Tuesday, February 28, 2012

Bloggers/journalists friction redux

(Image by Stock.xchng vi)

It still amazes me how both pride and fear can contaminate what might otherwise prove to be a rational debate. On Feb. 22, I came across a LinkedIn discussion thread for the group Online reporters and editors, in which a blogger was trying to drum up support for a petition to have bloggers declared journalists en masse.

The idea is ridiculous on its face. However, so were some of the responses of professional journalists. Some reared up and sniffed their noses at the prospect, noting they had invested time and money in a college education even before they entered the field. Bloggers, some of that thinking goes, are not journalists and have sullied the reputation of those who truly ply the trade by pushing their agendas and opinions on a public that no longer distinguishes between journalists and bloggers and propaganda machines like Fox News.

I thought I would share my contribution to that thread:

I think there is a lot of angst out there among professional journalists about bloggers because generally, there is no distinction between bloggers and journalists.

From the journalist’s perspective, there is nothing to distinguish the work of a professional trained to adhere to standards such as those espoused by the (Society of Professional Journalsts) and bloggers, some of whom write to present their viewpoint as fact, and some of whom write as true journalists.

There also is a great deal of resentment among many professional journalists who perceive bloggers, a.k.a. citizen journalists, as a threat. Why? Because many publishers greedily have eyed citizen journalists as an opportunity for free content on their websites. Free content means lesser need for professionally written/composed content. That equates to fewer jobs.

That, in turn, becomes a breeding ground for other resentments and sweeping generalizations about bloggers that, like all sweeping generalizations, are sometimes true and sometimes false.

Like many journalists, I invested a lot in a college education that led me into a relatively low-paying profession, although I knew that going into it. Still, I can understand how it might chafe for some seeing a blogger or other citizen journalist making a name for themselves without the educational or professional credentials other journalists have had to earn.

Accentuating the resentment even more, however, is that so many of us have been laid off since 2007, although layoffs in the profession have been ongoing for far longer.
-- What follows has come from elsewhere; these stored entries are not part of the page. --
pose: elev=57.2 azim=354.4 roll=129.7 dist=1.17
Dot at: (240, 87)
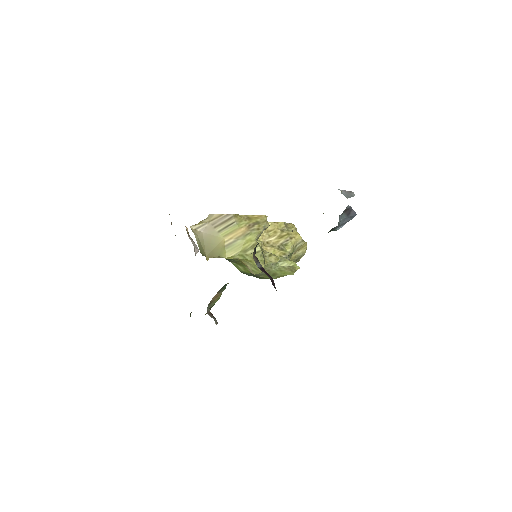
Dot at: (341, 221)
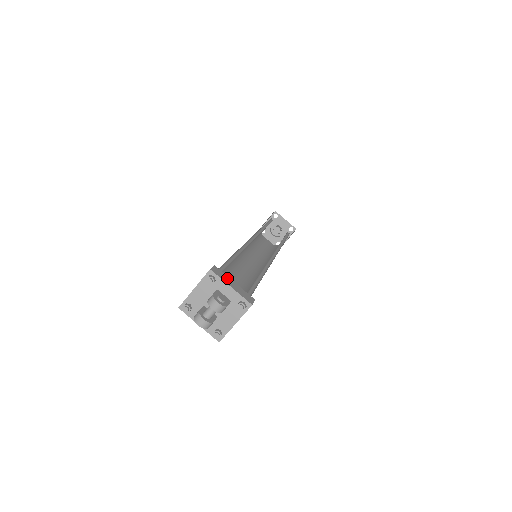
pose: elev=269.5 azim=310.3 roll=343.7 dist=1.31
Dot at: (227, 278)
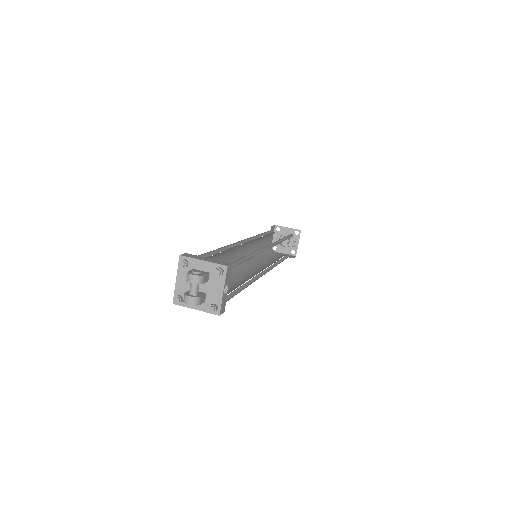
Dot at: (199, 257)
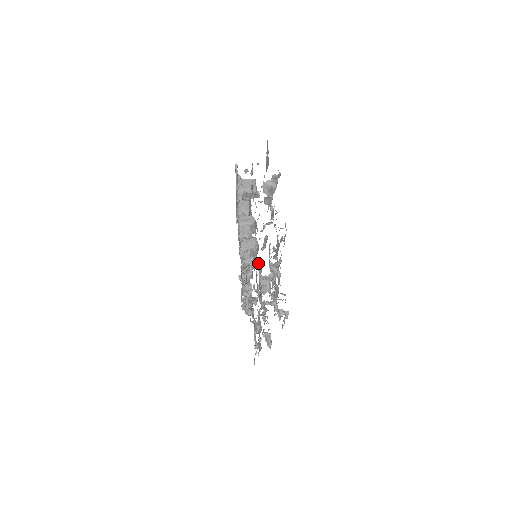
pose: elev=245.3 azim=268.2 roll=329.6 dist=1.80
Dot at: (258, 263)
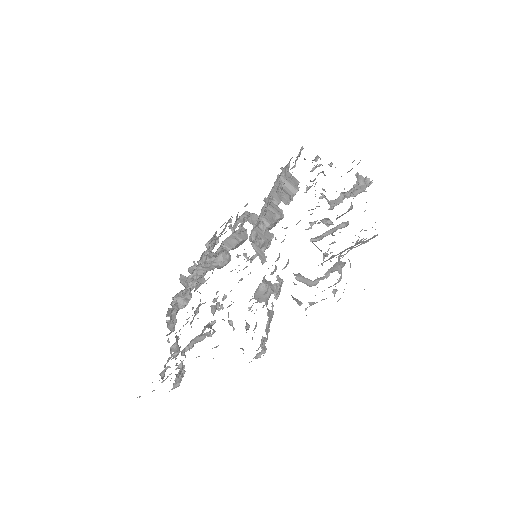
Dot at: (277, 258)
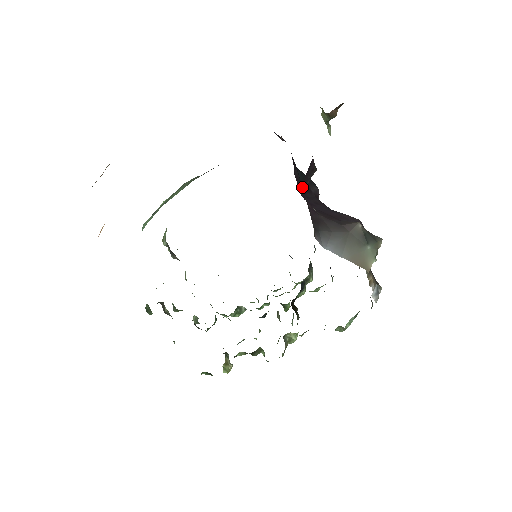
When you've dedicated your life and your passion to a profession and suddenly cannot get back into it, you certainly would feel some resentment toward these “upstarts” in the blogosphere.

Of course what many of these journalists forget is that as a profession, our roots are in citizen journalism, and those roots bear very little resemblance to the journalism done today, mostly under high professional standards. In its infancy, however, men like Benjamin Franklin wrote their news sheets with no such professional or ethical standards such as those espoused by the SPJ, which I endorse wholeheartedly. These early citizen journalists were men and women writing with raw passion about the perceived tyranny over America, among other issues.
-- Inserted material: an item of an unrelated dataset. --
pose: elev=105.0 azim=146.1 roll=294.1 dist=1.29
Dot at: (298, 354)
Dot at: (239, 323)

That all said, I'd be reluctant to sign on to a petition that gives bloggers carte blanche treatment as journalists. I certainly do believe some (perhaps many -- I have absolutely no idea really) bloggers operate as journalists do, with integrity and faithfulness to truth, accuracy, fairness, transparency and accountability.

But certainly not all bloggers do so.

There also is a constitutional issue here that is of larger concern in this matter as well. Defining by statute exactly what constitutes a journalist is a very slippery slope in terms of press freedom because it ends up ultimately putting the government in charge of regulating the watchdog. That is patently unacceptable to any advocate for the Fourth Estate who understands how fragile is the line that protects press freedoms.

I believe there does exist within the framework of the law some protections for bloggers and other citizen journalists, but they vary from state to state, just as shield and sunshine laws vary from state to state. That said, it behooves EVERY blogger out there to learn and write within that framework. It is fairly obvious the courts will make a distinction between a professionally employed journalist and a blogger, and the press does enjoy some significant advantages in a courtroom setting, for example, when it comes to rules about libel and slander and defamation.

But even trained journalists often are not aware of the laws in their own states. I was shocked to learn, when I worked in Wyoming, that a journalist’s notebooks and sources are not protected under the law — I was subpoenaed by an insurance company after writing a story about someone who claimed the company was treating them unfairly. I called the insurance company for a response and was threatened with a subpoena. It arrived the next day. My publisher did his best to quash the subpoena, but ultimately there was nothing I could do legally but submit. I was grateful my notes had no sources needing protection.

So if you are a blogger who writes with the intent of being a journalist, know your limits and work within them. But please do keep writing. I strongly believe citizen journalism can add something to the profession that grew out of it.

By the way, I'm a 27-year newspaper veteran who started blogging about my experiences in December 2010, two weeks after I was laid off. … I intend to return to my calling as a journalist, but as many of you know already, that intention faces a steep, uphill walk with no guarantee of success.